Le precauzioni e il quadro meteo regionale
L’ordinanza, la quale vieta anche la sosta di veicoli in prossimità di zone alberate, invita i cittadini alla massima cautela negli spostamenti, sottolineando come la decisione amministrativa trovi un riscontro immediato negli eventi già registrati in provincia. La giornata di venerdì è stata segnata da significativi episodi legati al maltempo: un pino è crollato sulla strada statale 113, in prossimità dell’ingresso di Rocca di Caprileone, mentre la stazione meteorologica di Capo d’Orlando, nella contrada Scafa, ha misurato una raffica di vento massima di 103 km orari. A Lipari, intanto, il mare in burrasca ha generato una mareggiata con onde di notevole altezza, anticipando un peggioramento atteso per le ore successive.
La minaccia del "salto idraulico" sullo Stretto
La situazione meteorologica, che vede l’aria mite atlantica scorrere rapidamente al di sopra di quella più fredda presente sul continente europeo, sta favorendo lo sviluppo di una ciclogenesi esplosiva molto profonda. Questo fenomeno, attivando venti tempestosi che dall’Europa centro-occidentale si spingono verso il Mediterraneo, potrebbe innescare condizioni particolarmente pericolose per lo Stretto di Messina.

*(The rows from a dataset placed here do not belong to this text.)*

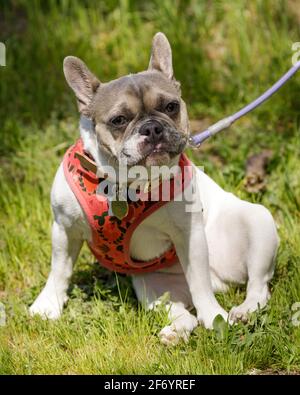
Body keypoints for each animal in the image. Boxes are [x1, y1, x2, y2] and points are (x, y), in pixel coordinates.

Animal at [29, 32, 278, 344]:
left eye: (171, 106)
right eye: (119, 120)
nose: (152, 128)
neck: (125, 182)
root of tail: (221, 281)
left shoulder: (189, 235)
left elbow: (199, 283)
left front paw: (214, 317)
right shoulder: (64, 228)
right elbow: (59, 269)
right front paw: (48, 303)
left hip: (258, 224)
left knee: (257, 286)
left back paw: (242, 311)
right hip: (150, 287)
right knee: (181, 311)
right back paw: (176, 332)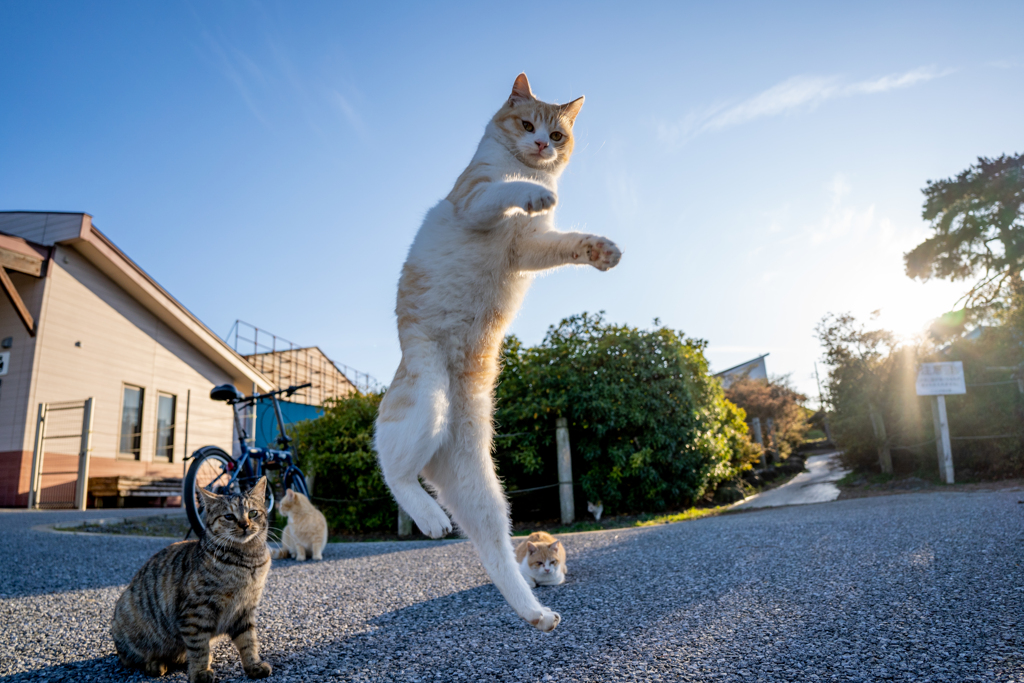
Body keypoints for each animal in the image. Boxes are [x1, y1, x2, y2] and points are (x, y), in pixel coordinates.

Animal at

Sebbene i monti Peloritani svolgano solitamente la funzione di barriera naturale, smorzando la forza del vento, le proiezioni indicano la possibile formazione del cosiddetto "salto idraulico" per sabato 10 gennaio, un evento in grado di amplificare in modo imprevedibile e localizzato l’intensità delle raffiche.
Un quadro di allerta consolidato
Le disposizioni del sindaco Basile, pertanto, si inseriscono in un contesto di allerta già ampiamente confermato dai fatti di cronaca, i quali dimostrano la concretezza del rischio. La chiusura preventiva di spazi pubblici sensibili, come i parchi urbani e i luoghi di sepoltura, rappresenta una misura di protezione civile finalizzata a scongiurare incidenti, in un momento in cui le variabili atmosferiche appaiono particolarmente intense e capaci di superare le usuali difese orografiche del territorio. L’invito rivolto alla popolazione è quello di prestare la massima attenzione, limitando al minimo indispensabile le uscite e rispettando rigorosamente i divieti stabiliti dall’autorità comunale.